Americapox: The Missing Plague - Summary

Summary

The video discusses the impact of European diseases on the indigenous population of the New World during the period between the arrival of the first Europeans in 1492 and the Victorian age. The population of the New World dropped by at least 90% due to the introduction of European diseases such as smallpox, typhus, tuberculosis, influenza, bubonic plague, cholera, mumps, measles, and more. These diseases were brought by the Europeans and spread rapidly among the indigenous populations, leading to a significant decrease in the population.

The video also explains why the Europeans did not suffer from these diseases. The answer lies in the distinction between regular diseases and plagues.
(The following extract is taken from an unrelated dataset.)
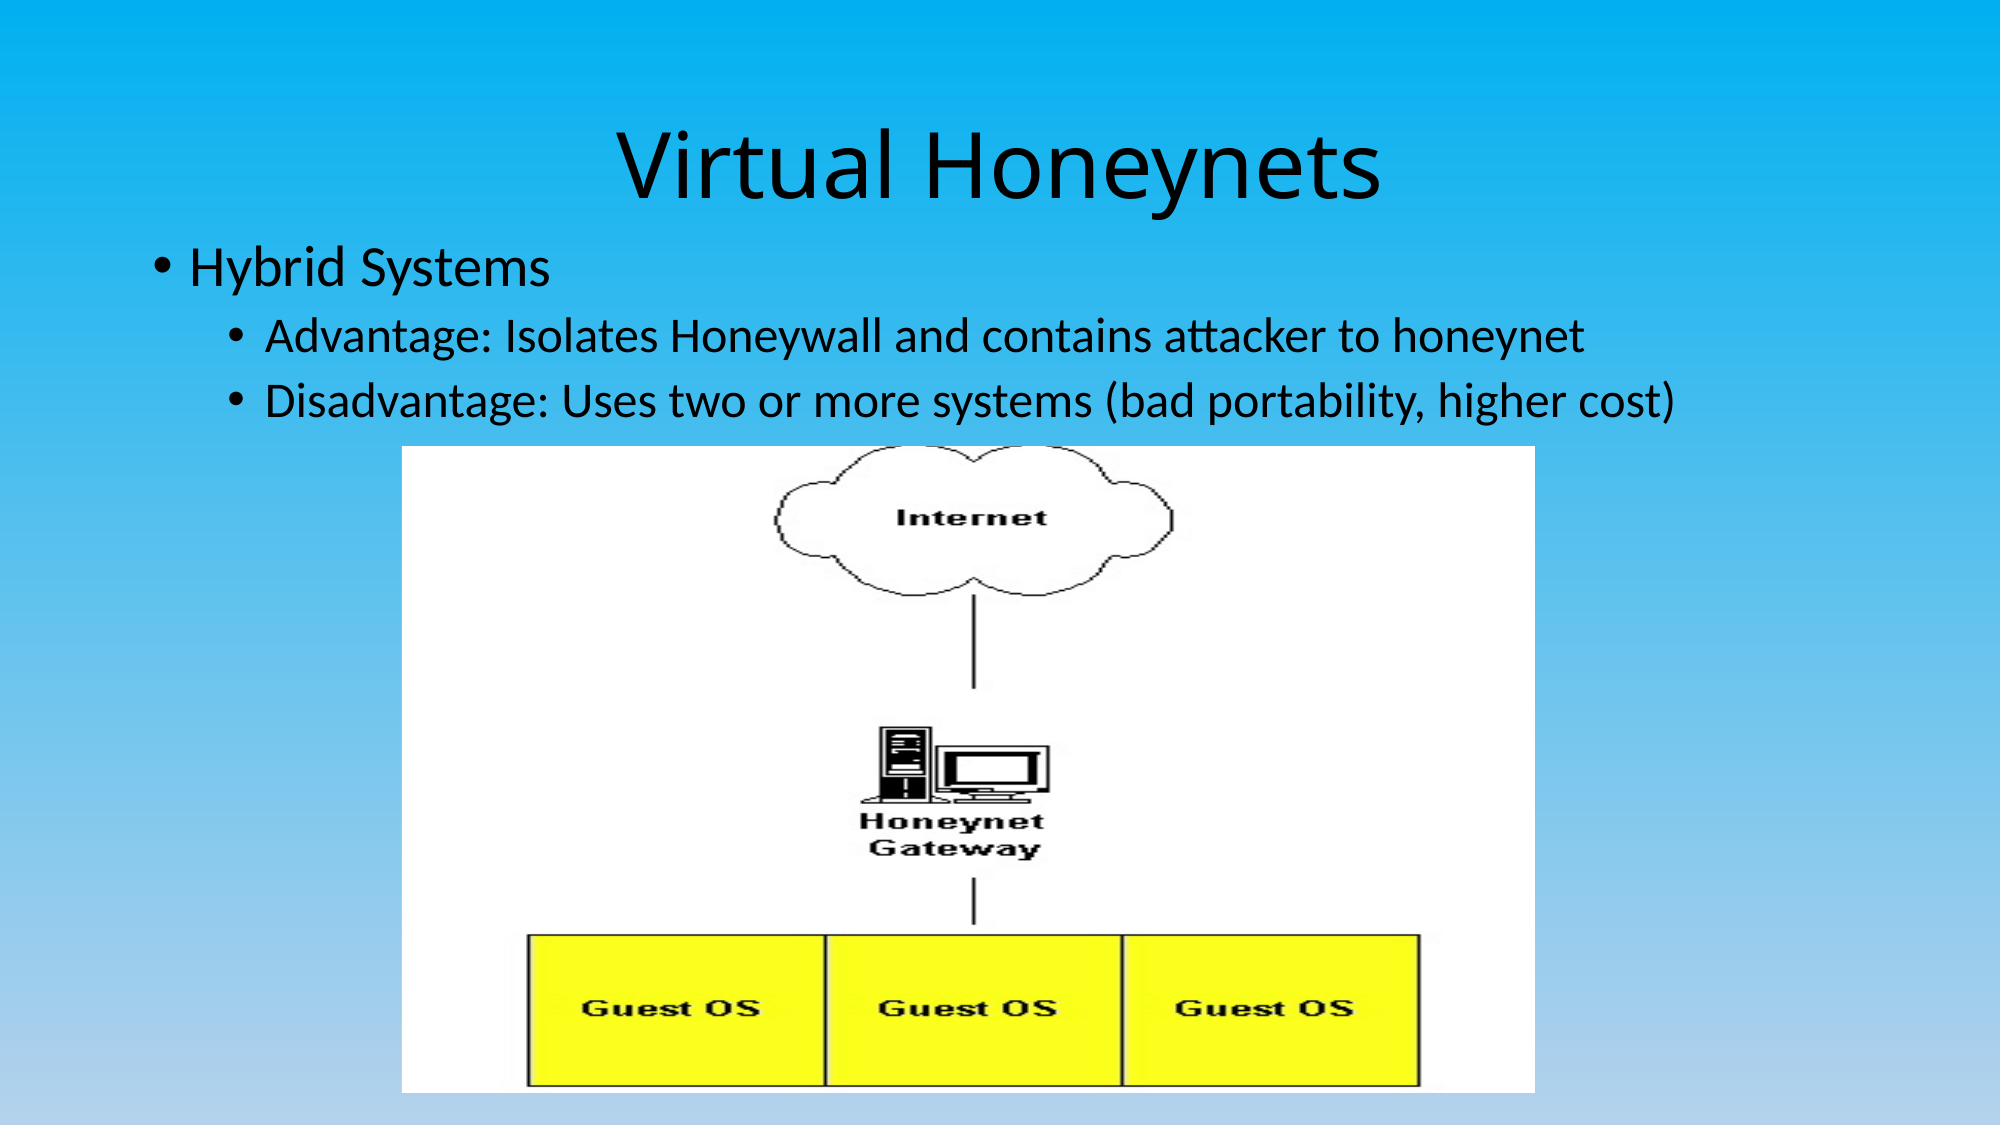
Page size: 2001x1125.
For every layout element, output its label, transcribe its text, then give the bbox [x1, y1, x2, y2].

title Virtual Honeynets [137, 59, 1863, 228]
picture [401, 446, 1535, 1093]
list Hybrid Systems Advantage: Isolates Honeywall and contains attacker to honeynet Disadvantage: Uses two or more systems (bad portability, higher cost) [137, 228, 1863, 943]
Regular diseases, like the common cold, spread slowly and can be managed, while plagues spread quickly and either kill you within a few days or make you immune. The New World did not have plagues because it lacked the large, densely populated cities where plagues could thrive.

The video further explains that plagues come from animals. For instance, whooping cough comes from pigs, as does flu, as well as from birds. Our friend the cow alone is responsible for measles, tuberculosis, and smallpox. However, germs jumping species like this is extraordinarily rare. The Old World had the necessary pieces in abundance, including domesticated animals that could serve as hosts for these diseases, which contributed to the spread of plagues.

The New World, on the other hand, did not have good animal candidates for domestication. Almost everything big enough to be useful was also too dangerous or too agile. The only native domestication contestant was the llama, but it was not as useful as the domesticated animals in the Old World.

In conclusion, the lack of New World animals to domesticate limited not only exposure to germs but also limited food production, which limited population growth, which limited cities, which made plagues in the New World an almost impossibility. In the Old World, exactly the reverse was true, resulting in a continent full of plague and a continent devoid of it.

Facts

1. Between the first Europeans arriving in 1492 and the Victorian age, the indigenous population of the New World dropped by at least 90%.
2. The cause of this drop was not the conquistadors and company, but the diseases they brought with them: smallpox, typhus, tuberculosis, influenza, bubonic plague, cholera, mumps, measles, and more.
3. These diseases spread rapidly from the first explorers to the coastal tribes, then onward through a hemisphere of people with no defenses against them, resulting in tens of millions of deaths.
4. The Europeans did not get sick because they had regular diseases but there was no Americapox to carry.
5. The New World did not have plagues because it did not have big, dense, terribly sanitized deeply interconnected cities for plagues to thrive.
6. The Old World had the necessary pieces in abundance for plagues to thrive, including animals that could be put to human use, such as cows, pigs, and sheep.
7. The New World lacked these animals, limiting not only exposure to germs sources but also food production, which limited population growth, cities, and thus, plagues.
8. The lack of domesticable animals in the New World limited the growth of complex societies, which in turn limited the spread of plagues.
9. The Old World had more valuable and easy animals to domesticate, such as dogs, which made herding sheep and cattle easier.
10. This led to more domestication, more food, more people, and more density, which made plagues in the New World an almost impossibility.
11. The Old World was a continent full of plague and a continent devoid of it.
12. The lack of domesticable animals in the New World limited the spread of germs, which in turn limited the growth of complex societies.
13. The Old World had access to domesticated animals in numbers and diversity, which was the key resource to bootstrapping a complex society from nothing.
14. The complexity of these societies brought with it, unintentionally, a passive biological weaponry devastating to outsiders.
15. The game of civilization has nothing to do with the players, and everything to do with the map. Access to domesticated animals in numbers and diversity is the key resource to bootstrapping a complex society from nothing.